▸ EXERCISE DIRECTIONS:
This task calls for the lines below starting at the one containing "right shoulder: (5, 233)" and ending at the one containing "right shoulder: (300, 171)", repeated exactly with both ends kept and pictures left out.

▸ LISTED ENTRIES:
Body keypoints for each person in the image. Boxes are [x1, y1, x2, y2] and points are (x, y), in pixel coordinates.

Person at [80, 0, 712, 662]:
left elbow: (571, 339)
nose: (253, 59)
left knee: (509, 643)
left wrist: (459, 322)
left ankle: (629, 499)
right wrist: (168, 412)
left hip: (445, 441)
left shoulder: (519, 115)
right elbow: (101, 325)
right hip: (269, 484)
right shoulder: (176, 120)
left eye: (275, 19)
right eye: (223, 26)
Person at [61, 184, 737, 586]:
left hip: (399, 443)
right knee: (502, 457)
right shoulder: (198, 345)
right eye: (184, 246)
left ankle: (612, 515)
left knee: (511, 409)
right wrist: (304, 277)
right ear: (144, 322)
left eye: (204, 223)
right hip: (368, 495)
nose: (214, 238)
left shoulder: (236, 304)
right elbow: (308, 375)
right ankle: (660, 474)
--
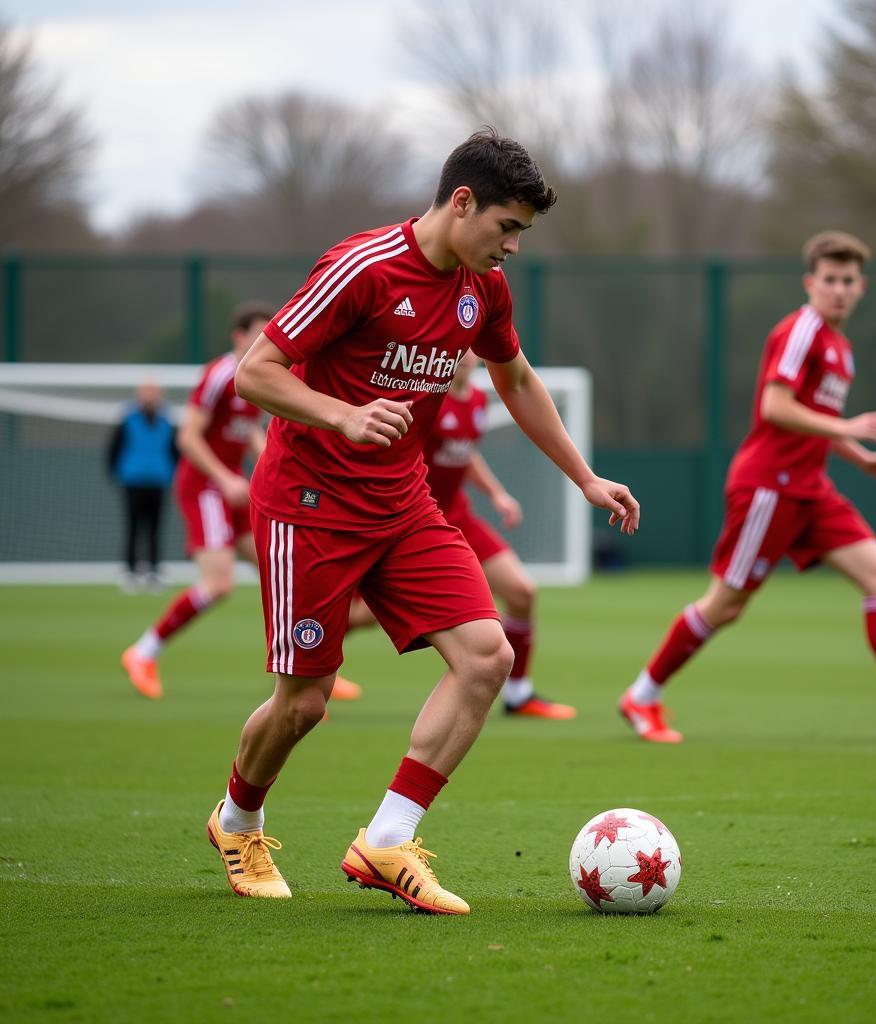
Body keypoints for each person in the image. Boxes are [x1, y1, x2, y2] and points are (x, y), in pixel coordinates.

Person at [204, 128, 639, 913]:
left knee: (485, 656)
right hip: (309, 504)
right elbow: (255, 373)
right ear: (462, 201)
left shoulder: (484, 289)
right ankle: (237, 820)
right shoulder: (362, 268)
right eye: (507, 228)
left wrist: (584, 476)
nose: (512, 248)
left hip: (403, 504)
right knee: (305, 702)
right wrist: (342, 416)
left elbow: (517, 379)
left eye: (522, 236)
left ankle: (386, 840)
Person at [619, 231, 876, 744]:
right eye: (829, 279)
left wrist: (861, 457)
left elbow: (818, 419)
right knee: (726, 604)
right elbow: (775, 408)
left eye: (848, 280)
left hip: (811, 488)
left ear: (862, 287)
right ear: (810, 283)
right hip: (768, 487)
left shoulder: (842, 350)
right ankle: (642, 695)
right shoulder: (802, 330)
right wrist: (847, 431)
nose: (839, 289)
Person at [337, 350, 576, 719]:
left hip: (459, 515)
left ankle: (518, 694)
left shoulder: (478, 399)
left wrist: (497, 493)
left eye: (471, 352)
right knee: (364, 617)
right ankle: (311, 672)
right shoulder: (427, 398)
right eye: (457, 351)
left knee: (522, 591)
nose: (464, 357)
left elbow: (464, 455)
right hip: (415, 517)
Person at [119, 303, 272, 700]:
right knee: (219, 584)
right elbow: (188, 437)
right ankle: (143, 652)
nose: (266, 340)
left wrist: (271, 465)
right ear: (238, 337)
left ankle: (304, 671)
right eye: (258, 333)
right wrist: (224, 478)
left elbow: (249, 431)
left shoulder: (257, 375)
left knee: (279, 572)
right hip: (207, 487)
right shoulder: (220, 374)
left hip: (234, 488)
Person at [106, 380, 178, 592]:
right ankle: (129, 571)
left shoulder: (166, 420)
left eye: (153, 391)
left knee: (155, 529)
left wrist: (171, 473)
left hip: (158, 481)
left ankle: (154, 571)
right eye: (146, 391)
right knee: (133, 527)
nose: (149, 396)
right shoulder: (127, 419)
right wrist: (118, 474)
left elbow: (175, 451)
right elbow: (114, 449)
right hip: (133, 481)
---
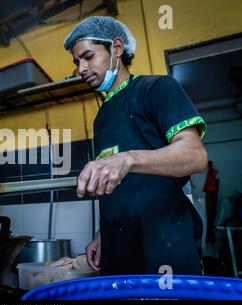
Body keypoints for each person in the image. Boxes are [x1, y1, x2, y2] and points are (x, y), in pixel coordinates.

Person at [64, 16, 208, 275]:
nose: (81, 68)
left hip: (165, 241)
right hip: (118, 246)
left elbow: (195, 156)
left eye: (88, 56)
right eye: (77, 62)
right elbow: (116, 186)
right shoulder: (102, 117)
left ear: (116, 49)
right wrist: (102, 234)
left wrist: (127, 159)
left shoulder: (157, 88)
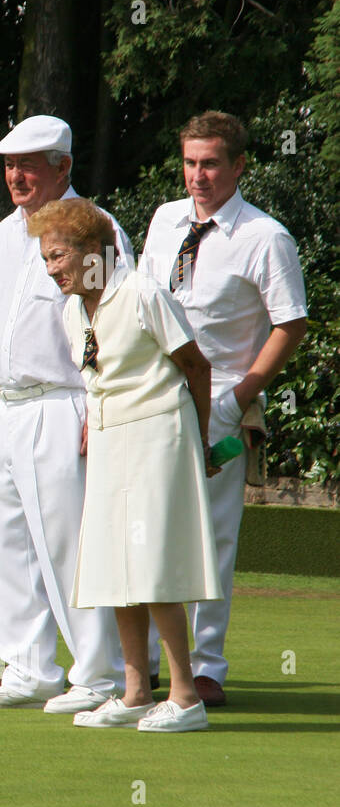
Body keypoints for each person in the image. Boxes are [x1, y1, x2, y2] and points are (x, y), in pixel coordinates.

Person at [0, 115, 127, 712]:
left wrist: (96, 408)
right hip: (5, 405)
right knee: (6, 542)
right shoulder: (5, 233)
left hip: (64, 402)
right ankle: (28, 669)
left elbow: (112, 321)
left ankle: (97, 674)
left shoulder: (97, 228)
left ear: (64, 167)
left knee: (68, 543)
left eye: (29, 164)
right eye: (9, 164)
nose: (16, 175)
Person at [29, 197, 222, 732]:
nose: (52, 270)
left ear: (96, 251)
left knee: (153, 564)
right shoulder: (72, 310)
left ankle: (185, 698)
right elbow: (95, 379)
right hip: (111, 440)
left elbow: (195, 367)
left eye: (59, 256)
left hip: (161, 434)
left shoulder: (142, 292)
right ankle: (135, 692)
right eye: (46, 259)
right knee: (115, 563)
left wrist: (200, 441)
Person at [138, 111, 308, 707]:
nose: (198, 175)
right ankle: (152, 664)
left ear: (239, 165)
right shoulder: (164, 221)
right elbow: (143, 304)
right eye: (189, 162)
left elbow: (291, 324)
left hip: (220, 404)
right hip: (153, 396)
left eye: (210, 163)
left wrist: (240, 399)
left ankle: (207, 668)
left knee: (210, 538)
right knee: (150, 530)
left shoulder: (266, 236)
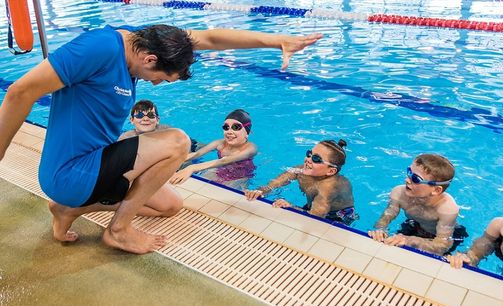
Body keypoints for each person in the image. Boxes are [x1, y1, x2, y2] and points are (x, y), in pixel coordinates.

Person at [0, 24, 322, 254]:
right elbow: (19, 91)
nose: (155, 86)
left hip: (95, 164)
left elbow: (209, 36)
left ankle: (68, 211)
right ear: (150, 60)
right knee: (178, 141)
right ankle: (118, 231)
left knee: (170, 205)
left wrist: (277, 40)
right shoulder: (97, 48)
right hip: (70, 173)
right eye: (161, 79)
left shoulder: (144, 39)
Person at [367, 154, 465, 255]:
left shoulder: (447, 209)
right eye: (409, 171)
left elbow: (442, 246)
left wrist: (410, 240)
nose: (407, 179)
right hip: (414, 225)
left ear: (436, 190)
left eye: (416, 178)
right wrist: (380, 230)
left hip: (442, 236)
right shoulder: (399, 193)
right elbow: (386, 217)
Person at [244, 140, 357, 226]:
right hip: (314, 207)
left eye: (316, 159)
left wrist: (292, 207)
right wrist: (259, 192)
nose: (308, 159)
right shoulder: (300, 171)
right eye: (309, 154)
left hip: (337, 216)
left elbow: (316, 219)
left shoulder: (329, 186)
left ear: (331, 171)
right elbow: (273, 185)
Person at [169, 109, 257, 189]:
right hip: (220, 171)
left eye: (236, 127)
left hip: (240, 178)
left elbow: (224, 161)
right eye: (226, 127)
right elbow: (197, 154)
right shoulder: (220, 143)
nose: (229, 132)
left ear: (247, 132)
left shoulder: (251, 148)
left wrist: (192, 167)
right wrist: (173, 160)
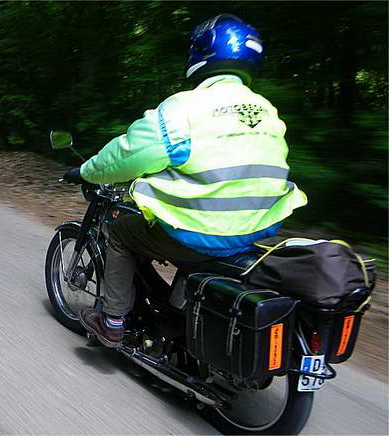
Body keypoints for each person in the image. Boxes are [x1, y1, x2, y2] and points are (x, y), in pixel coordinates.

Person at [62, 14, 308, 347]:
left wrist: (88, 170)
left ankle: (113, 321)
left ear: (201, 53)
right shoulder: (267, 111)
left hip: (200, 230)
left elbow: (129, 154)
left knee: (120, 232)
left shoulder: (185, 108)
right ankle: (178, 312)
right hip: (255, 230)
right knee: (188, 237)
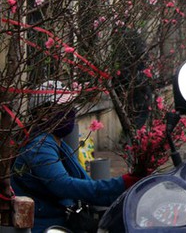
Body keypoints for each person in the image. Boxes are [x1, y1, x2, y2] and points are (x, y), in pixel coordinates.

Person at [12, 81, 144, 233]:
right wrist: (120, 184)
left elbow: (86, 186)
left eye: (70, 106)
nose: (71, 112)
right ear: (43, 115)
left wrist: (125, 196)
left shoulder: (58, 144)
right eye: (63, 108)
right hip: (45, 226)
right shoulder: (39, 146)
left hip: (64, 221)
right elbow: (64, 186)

▸ TASK RESPONSE:
right shoulder: (5, 233)
left hip: (64, 402)
right ankle: (28, 669)
left elbow: (112, 321)
left ankle: (97, 674)
left shoulder: (97, 228)
left ear: (64, 167)
left knee: (68, 543)
left eye: (29, 164)
right eye: (9, 164)
nose: (16, 175)
Person at [29, 197, 222, 732]:
nose: (52, 270)
left ear: (96, 251)
left knee: (153, 564)
right shoulder: (72, 310)
left ankle: (185, 698)
right elbow: (95, 379)
right hip: (111, 440)
left elbow: (195, 367)
left eye: (59, 256)
left hip: (161, 434)
left shoulder: (142, 292)
right ankle: (135, 692)
right eye: (46, 259)
right knee: (115, 563)
left wrist: (200, 441)
Person at [138, 111, 308, 707]:
nose: (198, 175)
right ankle: (152, 664)
left ear: (239, 165)
right shoulder: (164, 221)
right elbow: (143, 304)
right eye: (189, 162)
left elbow: (291, 324)
left hip: (220, 404)
right hip: (153, 396)
left eye: (210, 163)
left wrist: (240, 399)
left ankle: (207, 668)
left knee: (210, 538)
right knee: (150, 530)
left shoulder: (266, 236)
Body keypoints for each person in the image. Boxes are [x1, y1, x2, y2] and points are (x, y), in pixel coordinates.

Person at [0, 24, 322, 254]:
right elbow: (19, 91)
nose: (155, 86)
left hip: (95, 164)
left elbow: (209, 36)
left ankle: (68, 211)
right ear: (150, 60)
right knee: (178, 141)
right ankle: (118, 231)
left knee: (170, 205)
left wrist: (277, 40)
right shoulder: (97, 48)
right hip: (70, 173)
right eye: (161, 79)
left shoulder: (144, 39)
Person at [367, 154, 465, 255]:
left shoulder: (447, 209)
right eye: (409, 171)
left elbow: (442, 246)
left wrist: (410, 240)
nose: (407, 179)
right hip: (414, 225)
left ear: (436, 190)
left eye: (416, 178)
right wrist: (380, 230)
left hip: (442, 236)
right shoulder: (399, 193)
right elbow: (386, 217)
Person at [244, 140, 357, 226]:
right hip: (314, 207)
left eye: (316, 159)
left wrist: (292, 207)
right wrist: (259, 192)
nose: (308, 159)
right shoulder: (300, 171)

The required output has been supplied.